> [What you are asked to do]: Run through the records and, wherever a line holds the word "SetSubcontent", return that line.

> [Supplied information]:

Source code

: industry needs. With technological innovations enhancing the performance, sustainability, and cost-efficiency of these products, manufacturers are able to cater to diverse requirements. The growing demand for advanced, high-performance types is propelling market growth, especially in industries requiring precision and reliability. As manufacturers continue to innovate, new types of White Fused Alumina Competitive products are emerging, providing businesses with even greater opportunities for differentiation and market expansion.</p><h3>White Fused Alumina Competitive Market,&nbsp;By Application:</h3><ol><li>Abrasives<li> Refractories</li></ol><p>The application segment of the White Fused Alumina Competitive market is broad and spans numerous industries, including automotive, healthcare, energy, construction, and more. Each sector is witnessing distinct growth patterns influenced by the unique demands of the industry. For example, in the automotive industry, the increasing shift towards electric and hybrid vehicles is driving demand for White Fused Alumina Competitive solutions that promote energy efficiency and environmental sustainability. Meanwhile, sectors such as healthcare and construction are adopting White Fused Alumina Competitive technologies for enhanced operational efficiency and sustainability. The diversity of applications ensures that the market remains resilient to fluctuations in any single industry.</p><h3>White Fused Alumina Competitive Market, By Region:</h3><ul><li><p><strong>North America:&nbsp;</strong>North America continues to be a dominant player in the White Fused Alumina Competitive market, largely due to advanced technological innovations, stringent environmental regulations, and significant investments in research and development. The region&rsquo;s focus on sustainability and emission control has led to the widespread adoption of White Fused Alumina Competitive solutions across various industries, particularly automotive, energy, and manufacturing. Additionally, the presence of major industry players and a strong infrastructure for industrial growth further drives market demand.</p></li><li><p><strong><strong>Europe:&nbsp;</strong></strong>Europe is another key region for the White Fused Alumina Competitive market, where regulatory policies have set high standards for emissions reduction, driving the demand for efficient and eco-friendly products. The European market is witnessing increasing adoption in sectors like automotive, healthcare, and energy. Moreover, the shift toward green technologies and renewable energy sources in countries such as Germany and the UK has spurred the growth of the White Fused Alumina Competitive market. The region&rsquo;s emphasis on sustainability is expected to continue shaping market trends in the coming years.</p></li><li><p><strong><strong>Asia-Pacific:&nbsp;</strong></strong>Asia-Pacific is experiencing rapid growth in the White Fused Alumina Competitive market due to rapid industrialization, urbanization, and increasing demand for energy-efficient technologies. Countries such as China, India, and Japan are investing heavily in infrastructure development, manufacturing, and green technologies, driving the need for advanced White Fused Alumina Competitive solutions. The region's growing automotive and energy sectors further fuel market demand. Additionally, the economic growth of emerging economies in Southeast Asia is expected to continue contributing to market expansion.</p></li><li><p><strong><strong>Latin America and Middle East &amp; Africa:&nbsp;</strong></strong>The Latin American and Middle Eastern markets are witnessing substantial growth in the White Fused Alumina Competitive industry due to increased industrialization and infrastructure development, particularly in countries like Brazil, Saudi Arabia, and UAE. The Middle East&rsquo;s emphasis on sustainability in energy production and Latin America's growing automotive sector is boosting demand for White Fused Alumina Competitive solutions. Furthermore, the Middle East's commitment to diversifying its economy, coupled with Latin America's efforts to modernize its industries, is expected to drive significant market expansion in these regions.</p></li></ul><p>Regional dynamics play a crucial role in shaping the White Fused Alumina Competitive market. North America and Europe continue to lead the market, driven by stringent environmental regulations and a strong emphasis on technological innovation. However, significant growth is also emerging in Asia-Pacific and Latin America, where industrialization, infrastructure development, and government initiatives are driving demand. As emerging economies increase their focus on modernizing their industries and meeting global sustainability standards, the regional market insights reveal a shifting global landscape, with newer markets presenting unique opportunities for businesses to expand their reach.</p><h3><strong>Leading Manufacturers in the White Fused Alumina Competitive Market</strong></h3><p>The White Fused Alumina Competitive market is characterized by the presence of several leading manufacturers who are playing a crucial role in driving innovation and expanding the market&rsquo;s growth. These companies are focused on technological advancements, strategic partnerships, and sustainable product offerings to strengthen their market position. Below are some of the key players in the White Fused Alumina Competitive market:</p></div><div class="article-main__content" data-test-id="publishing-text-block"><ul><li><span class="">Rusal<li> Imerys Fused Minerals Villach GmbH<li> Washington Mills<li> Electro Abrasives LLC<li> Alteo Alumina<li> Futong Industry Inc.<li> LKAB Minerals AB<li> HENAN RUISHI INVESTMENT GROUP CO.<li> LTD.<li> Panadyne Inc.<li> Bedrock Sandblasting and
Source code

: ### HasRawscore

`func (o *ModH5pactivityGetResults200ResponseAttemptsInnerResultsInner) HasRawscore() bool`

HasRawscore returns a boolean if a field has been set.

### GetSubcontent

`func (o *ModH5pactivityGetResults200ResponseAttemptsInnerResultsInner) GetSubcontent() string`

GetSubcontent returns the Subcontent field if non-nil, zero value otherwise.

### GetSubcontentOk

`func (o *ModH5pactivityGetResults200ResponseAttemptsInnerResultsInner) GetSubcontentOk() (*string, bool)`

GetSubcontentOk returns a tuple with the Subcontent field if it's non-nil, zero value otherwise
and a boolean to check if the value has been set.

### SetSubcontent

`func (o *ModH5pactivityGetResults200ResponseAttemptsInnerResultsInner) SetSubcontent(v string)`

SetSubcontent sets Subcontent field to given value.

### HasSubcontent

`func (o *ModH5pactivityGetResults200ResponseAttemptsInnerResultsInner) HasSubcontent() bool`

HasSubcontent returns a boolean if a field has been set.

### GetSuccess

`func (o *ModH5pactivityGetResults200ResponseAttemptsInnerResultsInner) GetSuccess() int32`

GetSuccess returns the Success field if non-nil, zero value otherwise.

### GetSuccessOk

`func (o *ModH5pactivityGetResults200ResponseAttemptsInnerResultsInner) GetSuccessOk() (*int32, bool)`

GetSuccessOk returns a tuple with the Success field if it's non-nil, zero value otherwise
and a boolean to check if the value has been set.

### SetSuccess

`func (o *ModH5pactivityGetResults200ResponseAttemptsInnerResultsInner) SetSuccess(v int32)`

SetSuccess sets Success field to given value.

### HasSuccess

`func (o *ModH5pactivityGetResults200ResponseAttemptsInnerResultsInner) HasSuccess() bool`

> [Solution below]:
### SetSubcontent
`func (o *ModH5pactivityGetResults200ResponseAttemptsInnerResultsInner) SetSubcontent(v string)`
SetSubcontent sets Subcontent field to given value.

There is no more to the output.